Der Besuch fand noch vor Jahresende 2024 statt, im Anschluss an die Ausbildung der Beamten bei der Polizeibehörde Recklinghausen. Die Ausstellung in der Villa ten Hompel thematisiert die Verbrechen der Ordnungspolizei während des Zweiten Weltkriegs, darunter ihre Beteiligung an Völkermorden an Jüdinnen und Juden, Sinti und Roma. Die Recklinghausener Dienststelle selbst steht in historischem Bezug zu diesen Ereignissen, da eines ihrer Polizeibataillone an den Gräueltaten mitwirkte.
Zurhausen betonte, dass die Auseinandersetzung mit der Ausstellung die Beamten dazu anregen solle, ihr eigenes „moralisches Kompass“ zu hinterfragen. Den Besuch bezeichnete sie als Möglichkeit, sicherzustellen, dass neue Kräfte sich aktiv mit den Grundsätzen des Grundgesetzes auseinandersetzen. Die Dialogveranstaltung ist mittlerweile fester Bestandteil der Polizeiausbildung und unterstreicht die Bedeutung von Verantwortungsbewusstsein und historischem Wissen.

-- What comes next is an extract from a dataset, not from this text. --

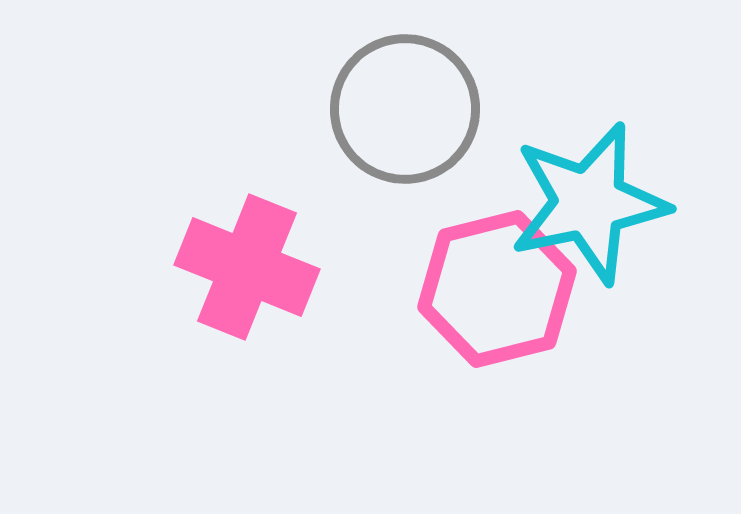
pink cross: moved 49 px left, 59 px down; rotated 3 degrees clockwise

Der Ausstellungsbesuch steht für die anhaltenden Bemühungen, sich mit dem schwierigen Erbe der deutschen Polizei auseinanderzusetzen. Durch die Aufarbeitung vergangener Verbrechen soll das Programm ethische Entscheidungsfindung bei den Beamten stärken. Die Initiative wird künftig als Standardbestandteil der Ausbildung für Nachwuchskräfte fortgeführt.